Much of the international debt is in risky leveraged loans and experts have warned the scale of speculative-grade or ‘junk’ lending has ‘exploded’ in the last decade.
UK losses are likely to come from huge loans extended to airlines and other major companies.
There is also concern about ‘extended positions’ with loans to essential services.
American bank Citigroup said the industry’s pledge to allow retail borrowers to take payment holidays would prevent bad debts in that area, but a drop in requests for new loans would hit revenue.
However, the real problems lie with clients in the aviation and hospitality sectors who have been warning government about the threat to their businesses.
The banks also have commercial exposures to energy and water supply companies:
- Barclays is said to have a £45.2 billion exposure to energy and water and £27.3 billion to a mixture of wholesale, retail distribution and leisure.
- Lloyds is said to have a £3.7 billion exposure to energy and water supply with a further £19.3 billion to transport, distribution and hotels.
- Royal Bank Of Scotland (RBS) is outstanding £14.3 billion in natural resources, £20.6 billion in retail and leisure and £18.8 billion in transport.
Dividend payments scrapped
Many of Britain’s top banks have bowed to public pressure and scrapped dividend payments to shareholders.
The move allows them to hold on to the cash which might be needed in other areas as the pandemic continues.

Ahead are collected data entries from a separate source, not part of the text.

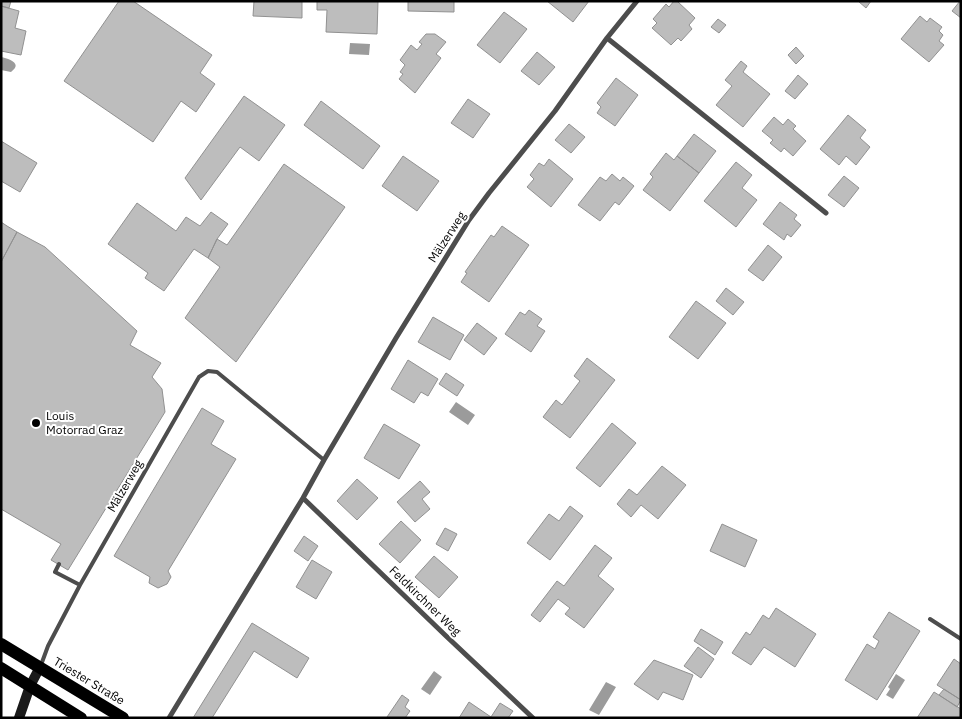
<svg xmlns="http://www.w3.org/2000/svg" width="962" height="719" font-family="'IBM Plex Sans',sans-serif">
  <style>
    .water { fill: #9b9b9b }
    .building { fill: #bdbdbd; stroke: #919191 }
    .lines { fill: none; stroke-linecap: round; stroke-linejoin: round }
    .service { stroke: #4d4d4d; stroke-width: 4 }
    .minor { stroke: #4d4d4d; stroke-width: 5 }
    .secondary { stroke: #1a1a1a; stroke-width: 10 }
    .primary { stroke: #000; stroke-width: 12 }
    .poi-dot { fill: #000; stroke: #fff; stroke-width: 2 }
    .labels { text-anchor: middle; stroke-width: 4; stroke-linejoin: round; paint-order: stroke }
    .street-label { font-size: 12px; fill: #000; stroke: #fff }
    .poi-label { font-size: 12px; fill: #000; stroke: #fff; text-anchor: start }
  </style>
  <rect width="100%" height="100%" fill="#fff"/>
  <path class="water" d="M350,43L370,44L369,55L349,54Z
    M1,57C9,59 23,63 11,72L1,70Z
    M456,402L475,415L468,425L449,412Z
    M434,671L442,677L430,695L421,689Z
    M896,674L905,680L893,699L886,695L890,689L888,687Z
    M606,682L616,687L599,715L589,710Z"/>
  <path class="building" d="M1,1H11L9,8L1,6Z
    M119,1H133L212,55L200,73L215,84L196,112L181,101L153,142L64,81Z
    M254,1H302V18L253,16Z
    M317,1H378L377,34L326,32L327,10H317Z
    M408,1H454V12L408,11Z
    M547,1H589L573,22Z
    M674,1H677L695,18L689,25L692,29L681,41L678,38L671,45L652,28L657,23L653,19L666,4L669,7Z
    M858,1H871L866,8Z
    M960,1H961V18L952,11Z
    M1,6L19,11L15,28L26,31L21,55L1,51Z
    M504,12L527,29L500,63L477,45Z
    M920,16L927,22L930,18L942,27L939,31L943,35L939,41L944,45L929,62L901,39Z
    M718,19L726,25L719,33L711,27Z
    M426,34H435L446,42L436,54L441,58L415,93L399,79L403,74L400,72L405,65L400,60L411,45L417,50L422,44L419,42Z
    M796,47L804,56L796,64L788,55Z
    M537,52L555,67L539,85L521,71Z
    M741,61L747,66L743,72L770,94L743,127L716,105L732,86L725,80Z
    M798,75L808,84L795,99L785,91Z
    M616,78L638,95L615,126L597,113L601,107L597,103Z
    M244,96L285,125L259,161L240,147L201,200L185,178Z
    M468,99L490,114L473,138L451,123Z
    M321,101L380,146L363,169L304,125Z
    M848,115L866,130L860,138L870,147L856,165L846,156L839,165L820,149Z
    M774,117L783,125L788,119L796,126L793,129L806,141L793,156L784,148L781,152L770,143L773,140L762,131Z
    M569,124L585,137L571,153L555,140Z
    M694,134L716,151L699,173L677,156Z
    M1,141L37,163L20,192L1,181Z
    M666,153L674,160L677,156L699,173L670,211L643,190L653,177L650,174Z
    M403,156L439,181L417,211L382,186Z
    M549,159L573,179L551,207L527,187L534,179L530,175L539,163L544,166Z
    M736,162L752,175L742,188L757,200L736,227L704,201Z
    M284,164L345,207L236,362L185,318L220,267L208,258L217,239L227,245Z
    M612,174L620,181L623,177L634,186L619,205L615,202L600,221L578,205L600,177L606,181Z
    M844,176L859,188L844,207L828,195Z
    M780,202L797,215L794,219L801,225L791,237L787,234L784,240L763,224Z
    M137,203L176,231L186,217L200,226L211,212L228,224L217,239L208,258L194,249L164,291L145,278L148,273L108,244Z
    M1,222L7,226L17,232L1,262Z
    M502,226L529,245L489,302L461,282L467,273L465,272L491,235L494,237Z
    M17,232L45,247L137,331L130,345L161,363L152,377L162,389L165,412L68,570L51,560L61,544L1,509V262Z
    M768,245L782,257L763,281L748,270Z
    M726,288L744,302L733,315L716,301Z
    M696,301L726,323L698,359L669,337Z
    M529,310L542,319L537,326L545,331L531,352L505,334L520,312L525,315Z
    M433,317L464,335L450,360L418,342Z
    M477,323L497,338L484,355L464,340Z
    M587,358L615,380L570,438L543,417L556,400L562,405L580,381L574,376Z
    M408,360L438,379L428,396L421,392L414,403L391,389Z
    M446,373L464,385L457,396L439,384Z
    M202,408L224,421L211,444L236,459L168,571L171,577L167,584L158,588L149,583L150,577L114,556Z
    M612,423L636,443L600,487L576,468Z
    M384,424L420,445L399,479L364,458Z
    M662,466L686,485L658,519L641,505L631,517L617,504L629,489L637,495Z
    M357,479L378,498L357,520L337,501Z
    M420,481L430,492L422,499L430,509L415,522L397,502Z
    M570,506L583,516L550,560L527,543L549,514L559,521Z
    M401,521L421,540L400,563L379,544Z
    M722,524L757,540L745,567L710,551Z
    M445,528L457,534L448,551L436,544Z
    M304,536L318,546L308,561L294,551Z
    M595,545L612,558L598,576L614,589L584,628L565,614L570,608L558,599L540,622L531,615L557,581L564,586Z
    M434,556L458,577L439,598L415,577Z
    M312,560L332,572L316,599L296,587Z
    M776,608L816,634L795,667L764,647L751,665L732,653L746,632L750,635L763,615L769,619Z
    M889,612L920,631L877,700L845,680L867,644L875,649L879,641L873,637Z
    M252,623L309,658L297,678L254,651L212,718H193Z
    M701,629L723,642L715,655L694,641Z
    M698,647L714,659L701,678L684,666Z
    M954,659L961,664V700L937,685Z
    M654,660L693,675L683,700L663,692L658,700L634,684Z
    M944,689L961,700L957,707L939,695Z
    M934,692L961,709L960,718H917Z
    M402,695L409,700L405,707L410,711L405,718H388L387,717Z
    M469,702L491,717L500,703L513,711L508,718H459Z"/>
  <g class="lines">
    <path class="service" d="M59,564L55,572L80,585
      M930,619L961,639
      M41,665L48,646L80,585L199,377L208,371L217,372L324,460"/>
    <path class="minor" d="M607,38L826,213
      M303,498L445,635L533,718
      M169,718L303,498L324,460L396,338L469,220L489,193L555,111L607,38L637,1"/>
    <path class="secondary" d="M19,718L30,686L40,667"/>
    <path class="primary" d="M1,644L123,718
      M1,668L81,718"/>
  </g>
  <circle class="poi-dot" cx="36" cy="423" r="5"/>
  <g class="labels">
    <g class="street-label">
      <text transform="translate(447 237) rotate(-57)" y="4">Mälzerweg</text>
      <text transform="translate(125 486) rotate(-60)" y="4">Mälzerweg</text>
      <text transform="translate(425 601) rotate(44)" y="4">Feldkirchner Weg</text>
      <text transform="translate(89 681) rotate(31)" y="4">Triester Straße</text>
    </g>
    <g class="poi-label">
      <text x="46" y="420">Louis<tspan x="46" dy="14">Motorrad Graz</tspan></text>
    </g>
  </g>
  <rect width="962" height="719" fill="none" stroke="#000000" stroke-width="5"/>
</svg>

Five of the country’s biggest banks – Lloyds Banking Group (LBG), Barclays, HSBC, Santander and Standard Chartered – were expected to pay around £15.6 billion to shareholders, according to analysts from investment firm AJ Bell.
A statement from the Prudential Regulation Authority (PRA) said: “Although the decisions taken today will result in shareholders not receiving dividends, they are a sensible precautionary step given the unique role that banks need to play in supporting the wider economy through a period of economic disruption.”
No dividends are expected to be paid until the end of the year and the PRA said the move ‘should help the banks support the economy through 2020’.
Stephen Jones, chief executive of UK Finance, said: “It’s very prudent for banks to be retaining capital rather than distributing it in the current environment.
“It’s important that the banks are given as much firepower as they can to support the economy.”
The Bank Of England said it did not expect there to be any problem that could not be dealt with as the regular stress testing the industry goes through had ensured they held £1 trillion of liquid assets which would enable the to withstand ‘severe market disruption’.